The idea is to build an entire end-to-end framework for the software project and then add the features that make the project in subsequent iterations. This should happen before you make an MVP and is not a replacement for traditional iterative development models but something that complements it during the initial phases.

Let me explain.

Recently, I started working on a pure client-side search library called soek using TinyGo and WebAssembly. The goal of building this was to 1. learn how to work with WebAssembly and 2. because I use a client-side search library in my blog website.

Having little to no prior experience in WebAssembly, I had no clue where to start. Still, having written Go code primarily in the last four years, I decided to pick Go and use the TinyGo compiler to optimize the size of the Wasm binaries. Going through some documentation and tutorials, I set up a basic web app using a Go/Wasm binary and some JavaScript glue code.

With this, I can proceed to build my project, but now I can choose how to proceed. I could either:

  1. Learn about search algorithms, figure out what algorithm I should use, implement it, and then package it into a client-side search library.
  2. Or I could build a library with a naive search, build an example site that uses this library so that it is easy to iterate, open source the repo and write a readme, and then learn about search algorithms and gradually improve the library.

I chose the latter.

The first step was to write the Go code for the search. The goal was to not write a robust, efficient, and effective search algorithm (that comes later) but to write a very naive algorithm that can perform a search.

My naive algorithm just takes an index and a search term and checks if that term is present and, if so, at which element of the index. All it does is string comparison; the result is a list of documents containing the string in no particular order—very naive, very ineffective.

But it serves the purpose!

Next, I wrote the JavaScript glue code that wraps around the Go/Wasm code that end users can use. This code exports functions that users can use to add search to their websites.

Now, how do I test it? Of course, I could test the Go code independently, as it is the brains of the project, but that would be incomplete. So, following my philosophy, I built an example website that uses this library.

Neat?!
Neat?!

Initial iteration of using soek.

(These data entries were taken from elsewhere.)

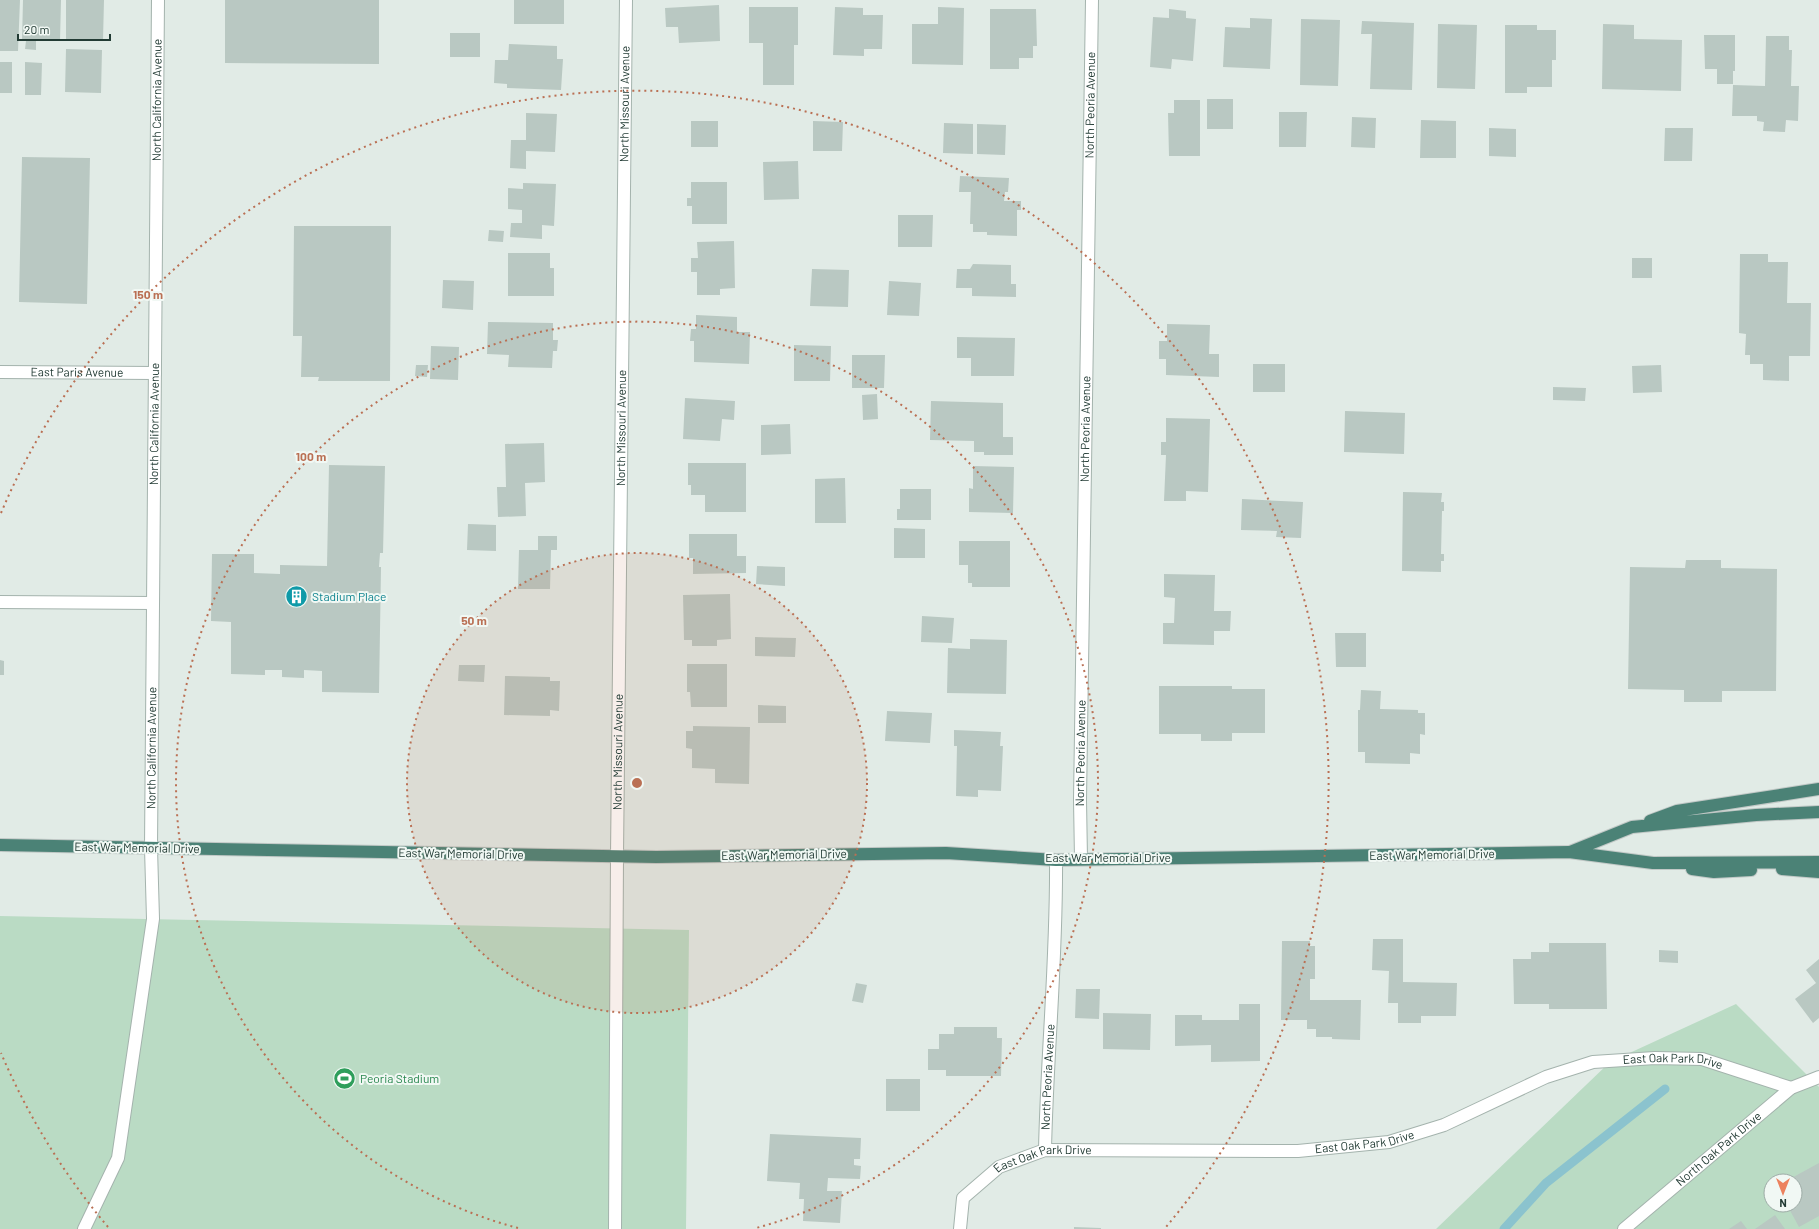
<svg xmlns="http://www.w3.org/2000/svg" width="1819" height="1229" viewBox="0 0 1819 1229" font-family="Barlow,sans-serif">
<rect width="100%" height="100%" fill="#e1ebe6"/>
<path fill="#badbc4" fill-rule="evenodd" d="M0 916 689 930 686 1229H0Z
M1736 1004 1819 1087V1229H1436L1610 1062ZM1771 1181H1795V1205H1771Z"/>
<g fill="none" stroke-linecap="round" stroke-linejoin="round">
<path stroke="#8bc3ce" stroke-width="9" d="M1504 1229 1546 1183 1665 1089"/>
</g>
<path fill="#b9c8c2" d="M0 0H20L18 51H0Z
M23 0H61L60 41 36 40V50L25 49 26 41H22Z
M66 0H104L103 40H66Z
M225 0H379V64L225 63Z
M514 0H564V24H514Z
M719 5 720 41 679 43 678 27H666L665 8Z
M749 7H798V45H794V85H763V43H749Z
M835 7 863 8V15H883L882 49H864V56L833 55Z
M938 7 964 8 963 65 912 64V24H938Z
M990 9H1036L1037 46H1033V58H1019V69H990Z
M1169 9 1186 11V18L1196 19 1193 61 1172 59 1171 69 1150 67 1153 17 1169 18Z
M1250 18 1272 19 1270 69 1223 67 1225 27 1250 28Z
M1301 19 1340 20 1338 86 1300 85Z
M1362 21 1414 23 1412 90 1370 89 1372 34H1361Z
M1438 24 1477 25 1475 89 1437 88Z
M1603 24 1634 25V39L1682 40 1681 91 1602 89Z
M1505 25H1537V30H1556V60H1552V87H1527V93H1505Z
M450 33H480V57H450Z
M1704 35H1735V71H1733V84H1717V69H1705Z
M1766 36H1789V50H1792L1791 86H1799L1798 121 1786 120 1785 132 1763 131 1764 122 1757 121V116H1732L1733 85 1765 86Z
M509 44 557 46V59H563L561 90 507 88V84L494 83 495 60H508Z
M66 49 102 50 101 93 65 92Z
M0 62H12V93H0Z
M25 62 42 63 41 95H25Z
M1207 99H1233V129H1207Z
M1174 100H1200V156H1169L1168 113H1174Z
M1279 112H1307L1306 147H1279Z
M526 113 557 114 555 152 526 151V169L510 168 511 140H526Z
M1352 117 1376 118 1375 148 1351 147Z
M1421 120 1456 121V158H1420Z
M691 121H718V147H691Z
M813 121 843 122 842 151H813Z
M944 123 973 124V154L943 153Z
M977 124 1006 125 1005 155 977 154Z
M1489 128 1516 129V157L1489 156Z
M1665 128H1693L1692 161H1664Z
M22 157 90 158 87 304 19 302Z
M798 161 799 199 764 200 763 162Z
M960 176 1009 178 1008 192H1005L1004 201H1021V210H1017V236L987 235V232H973V224H970L971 192H959Z
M691 182H727V224H692V206H687V198H691Z
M523 183 556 184 554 226 542 225V239L510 237 511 223H522V210L508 209V188L523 189Z
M898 215H933L932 247H898Z
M294 226H391L390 381H318L319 377H301L302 336H293Z
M489 230 504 231 503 242 488 241Z
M734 241 735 288 720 289V295H697V272H691V258H698L697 242Z
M508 253H550V268H554V296H508Z
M1740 254H1768V262H1788L1787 303H1811L1810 356H1789V381L1763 380V364H1750V355H1745L1746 334 1739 333Z
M1632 258H1652V278H1632Z
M973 264 1011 265V284H1016V297L972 296V288H956L957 269H970Z
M812 269 849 270 848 307 810 306Z
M443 280 474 281 473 310 442 308Z
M889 281 921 283 919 316 887 315Z
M696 315 737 317V332H750L749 364 694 362V341H690L691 329H696Z
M488 322 553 323V340H558L557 351H553L552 368 508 367 509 355 487 354Z
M1167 324 1210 325 1209 354H1219V377L1166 375V359H1159V341H1167Z
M957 337 1015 338 1014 376H971V358H957Z
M794 345 831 346 830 381H794Z
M431 346 459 347 458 380 430 379Z
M852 355H885L884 388H852Z
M1253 364H1285V392H1253Z
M416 365H428L427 377 415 376Z
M1661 365 1662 392 1633 393 1632 366Z
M1553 387 1586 388 1585 401 1553 400Z
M877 394 878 419 863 420 862 395Z
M685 398 735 401 734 420 722 419 720 441 683 439Z
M931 401 1003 403V437H1013V455H984V452H974V441L930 440Z
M1345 411 1405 413 1404 454 1344 452Z
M1166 418 1210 419 1208 492 1186 491V501H1164L1166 455H1161V442H1166Z
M790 424 791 454 761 455V425Z
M544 443 545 482 525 483 526 516 498 517 497 487H506L505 444Z
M688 463H746V512H705V495H691V485H688Z
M329 465 385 466 383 553H380L379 567H381L379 693 322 692V671L304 670V678L282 677V670H265V675L231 674V622L211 621 212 554H254V573L280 574V565L327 566Z
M973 466 1014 467 1013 513 969 512V488L973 489Z
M845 478 846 523H815V479Z
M900 489H931V520H897V509H900Z
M1403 492 1442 493 1441 502H1444V511H1442L1441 554H1444V561H1441V572L1402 571Z
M1242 499 1303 502 1301 538 1276 537 1277 531 1241 530Z
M468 524 496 525V551L467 550Z
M894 528 925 529V558H894Z
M689 534H737V556H746V573L693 574V558H689Z
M538 536H557V550H551L550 589H518L519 550H538Z
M959 541H1010V587H972V583H968V565H959Z
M1686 560H1721V568L1777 569 1776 691H1722V702H1684V690L1628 689 1630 567 1685 568Z
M757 566 785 567V586L756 584Z
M1164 574 1215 575 1214 611H1231L1230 631H1214V645L1163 644V623H1174L1175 598 1164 597Z
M730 594 731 639 717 640V646H692V640H684L683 595Z
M922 616 954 618 952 643 921 642Z
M1335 633H1366V667H1336Z
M755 637 796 638 795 657 755 656Z
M970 639 1007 640 1006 694 947 693 948 648 970 649Z
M0 660 4 661V675H0Z
M687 664H727V707H691L690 692H687Z
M459 665H485L484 682 458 681Z
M505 676 550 677V681H560L559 711 550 710V716L504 715Z
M1159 686H1232V689H1265V733H1232V741H1201V734H1159Z
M1361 690 1381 691 1380 709 1418 710V713H1425V735L1420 734V754L1410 753V764L1365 763V752H1358V710H1360Z
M758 705 786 706V723H758Z
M887 711 932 713 930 743 885 741Z
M693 726 750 727 749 784 715 783V769L692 768V749L686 748V731H693Z
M954 730 1001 732 1000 746H1003L1001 791 978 790V797L956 796 957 746H954Z
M1373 939H1403V982L1457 983 1456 1016H1421V1023H1398V1003H1388L1389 971 1372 970Z
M1282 941H1310V946H1315V979H1310V1000H1361L1360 1040 1332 1039V1037H1316V1029H1307V1020H1281Z
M1549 943H1606L1607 1009H1549V1004H1514L1513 959H1531V952H1549Z
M1659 950 1678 951V963L1659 962Z
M1819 959V1018L1813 1023 1795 999 1816 983 1806 970Z
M856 983 867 985 863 1003 852 1001Z
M1076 989H1100L1099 1019 1075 1018Z
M1239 1004H1260V1061L1211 1062V1045L1175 1046V1015H1202V1020H1239Z
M1103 1013 1151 1014 1150 1050 1103 1049Z
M954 1027H997V1038H1002L1001 1076H946V1070H928V1049H939V1034H954Z
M886 1079H920V1111H886Z
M770 1134 861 1138 860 1159H854V1165L861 1166 860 1179 828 1178 827 1191H842L840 1223 803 1221 804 1199H799L800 1183 767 1181Z
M1819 1163V1216L1799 1227 1787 1205H1795V1181H1786Z
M1775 1215 1785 1229H1755Z
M1741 1221 1747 1229H1729Z
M1074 1227 1101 1228V1229H1074Z"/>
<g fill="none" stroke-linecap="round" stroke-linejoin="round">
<defs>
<g id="service">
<path d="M0 602 153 603"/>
<path id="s1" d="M1045 1150C1047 1053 1057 957 1056 860"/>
<path d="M84 1229 118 1158 153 919 151 848"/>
<path d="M615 1229 617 856"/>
</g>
<g id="minor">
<path id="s2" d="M0 372 155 373"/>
<path id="s3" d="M151 848 158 0"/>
<path id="s4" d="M617 856 626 0"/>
<path id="s5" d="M1081 859 1080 800 1092 0"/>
<path id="s6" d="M960 1229 963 1198 999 1167 1045 1150 1298 1151 1389 1142 1444 1125 1546 1077 1593 1062 1655 1058 1702 1059 1791 1088"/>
<path id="s7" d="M1624 1229 1791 1088 1819 1077"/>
</g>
<path id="trunk" d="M1650 821 1677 811 1819 789
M0 845 656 857 946 853 1056 860 1569 852 1653 863 1819 862
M1570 852 1632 827 1756 815 1819 812
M1692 869 1714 872 1751 870
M1782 869 1819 872"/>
</defs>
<use href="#service" stroke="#a4b3ad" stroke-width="14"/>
<use href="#minor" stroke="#a4b3ad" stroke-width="14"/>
<use href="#trunk" stroke="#c1c8c6" stroke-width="14"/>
<use href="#service" stroke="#fff" stroke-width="12"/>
<use href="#minor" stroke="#fff" stroke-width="12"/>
<use href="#trunk" stroke="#4b8276" stroke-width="12"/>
</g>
<circle cx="637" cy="783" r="230" fill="#ba7054" fill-opacity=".12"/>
<g fill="none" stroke="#ba7054" stroke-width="2" stroke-dasharray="2 4">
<circle cx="637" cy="783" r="230"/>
<path d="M518 1228A461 461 0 1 1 756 1228"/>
<path d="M108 1227A691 691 0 0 1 1 1053M1 513A691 691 0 1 1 1166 1227"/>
</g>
<defs>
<symbol id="building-disc" viewBox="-11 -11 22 22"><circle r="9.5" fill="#0f9aa8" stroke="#f1f8f4"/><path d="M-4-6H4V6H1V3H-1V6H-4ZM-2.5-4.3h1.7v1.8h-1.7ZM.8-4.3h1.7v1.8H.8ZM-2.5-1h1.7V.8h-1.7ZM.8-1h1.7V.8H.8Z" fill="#fff"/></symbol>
<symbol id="stadium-disc" viewBox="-11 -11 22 22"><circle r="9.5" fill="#2e9e5b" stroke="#f1f8f4"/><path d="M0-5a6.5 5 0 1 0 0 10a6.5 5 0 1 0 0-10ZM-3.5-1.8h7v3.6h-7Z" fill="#fff"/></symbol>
</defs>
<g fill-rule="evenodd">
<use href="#building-disc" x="284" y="584" width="25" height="25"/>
<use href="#stadium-disc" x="332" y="1066" width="25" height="25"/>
</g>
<g text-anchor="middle" stroke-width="4" stroke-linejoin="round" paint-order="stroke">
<g font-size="12" fill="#223b34" stroke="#f1f8f4">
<text dy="4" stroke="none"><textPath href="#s3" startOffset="748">North California Avenue</textPath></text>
<text dy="4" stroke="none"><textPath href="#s4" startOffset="752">North Missouri Avenue</textPath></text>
<text dy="4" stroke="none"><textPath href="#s5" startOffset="754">North Peoria Avenue</textPath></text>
<text dy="4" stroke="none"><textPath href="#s2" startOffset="77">East Paris Avenue</textPath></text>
<text dy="4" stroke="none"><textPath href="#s3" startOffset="424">North California Avenue</textPath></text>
<text dy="4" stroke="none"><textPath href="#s4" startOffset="428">North Missouri Avenue</textPath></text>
<text dy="4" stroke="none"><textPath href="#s5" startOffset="430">North Peoria Avenue</textPath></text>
<text dy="4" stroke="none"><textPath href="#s3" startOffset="100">North California Avenue</textPath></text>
<text dy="4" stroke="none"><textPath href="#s4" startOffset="104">North Missouri Avenue</textPath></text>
<text dy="4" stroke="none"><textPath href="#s5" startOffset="106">North Peoria Avenue</textPath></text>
<text transform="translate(137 848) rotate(1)" y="4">East War Memorial Drive</text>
<text transform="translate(461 854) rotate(1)" y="4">East War Memorial Drive</text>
<text transform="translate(784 855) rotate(-1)" y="4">East War Memorial Drive</text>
<text transform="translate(1432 855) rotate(-1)" y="4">East War Memorial Drive</text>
<text x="1108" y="862">East War Memorial Drive</text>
<text dy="4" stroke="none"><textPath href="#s6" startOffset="772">East Oak Park Drive</textPath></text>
<text dy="4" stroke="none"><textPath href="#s1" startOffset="73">North Peoria Avenue</textPath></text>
<text dy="4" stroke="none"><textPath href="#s6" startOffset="448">East Oak Park Drive</textPath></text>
<text dy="4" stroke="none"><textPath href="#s7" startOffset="124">North Oak Park Drive</textPath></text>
<text dy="4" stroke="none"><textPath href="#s6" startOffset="124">East Oak Park Drive</textPath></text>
</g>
<g font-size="12" fill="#0d838f" stroke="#f1f8f4" text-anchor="start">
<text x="312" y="601">Stadium Place</text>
</g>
<g font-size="12" fill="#27864d" stroke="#f1f8f4" text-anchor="start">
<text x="360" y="1083">Peoria Stadium</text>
</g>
</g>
<circle cx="637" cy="783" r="6" fill="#ba7054" stroke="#f1f8f4" stroke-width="2"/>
<g font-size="12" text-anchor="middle" font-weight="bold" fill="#ba7054" stroke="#f1f8f4" stroke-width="4" stroke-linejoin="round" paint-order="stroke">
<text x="148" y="299">150 m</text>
<text x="311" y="461">100 m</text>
<text x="474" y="625">50 m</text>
</g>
<g transform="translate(1783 1193) rotate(180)"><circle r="19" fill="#f1f8f4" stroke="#9eaca7"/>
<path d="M0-3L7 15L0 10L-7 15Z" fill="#ec825e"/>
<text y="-6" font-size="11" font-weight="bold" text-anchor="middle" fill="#223b34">N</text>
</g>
<path d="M18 34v6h92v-6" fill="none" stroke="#223b34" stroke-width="2"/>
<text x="24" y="34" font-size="12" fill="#223b34" stroke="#f1f8f4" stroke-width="3" paint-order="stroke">20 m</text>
</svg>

See: github.com/pottekkat/soek/example

It uses the exact search index from my personal blog and has a UI that shows the search results. I think it is pretty neat.

To make things easier, I created a Makefile (now scripts in package.json) with steps to compile and compress the Wasm binary and generated Go code. Now, all I have to do is test the example site, and I can see how the library would work for an end user at the first step!

I had always planned to open source the project. So, even with this sucky project, I decided to open source it on GitHub. I went the whole nine yards by writing a readme and choosing a license.

I have a project that works end-to-end, even though it sucks. The next step is to iterate on the project and make it into something usable.

I’m learning about search algorithms, which is interesting. To test it, I can just switch my naive search with these actual algorithms and directly see how it would work end-to-end because of the complete framework I have set up.

What I mentioned here is also nuanced. This is a relatively small personal project and I have no clear plans on how to proceed with the project. Applying this philosophy might feel good in such scenarios but might be wildly unpopular when you tell it to your manager during your next sprint.

However, using it across side projects and while working on smaller projects at work has proven to be quite effective in getting things out there, however imperfect they may be, and iterating on them to make them better. And as you know, it is better to do something imperfectly than to do nothing flawlessly.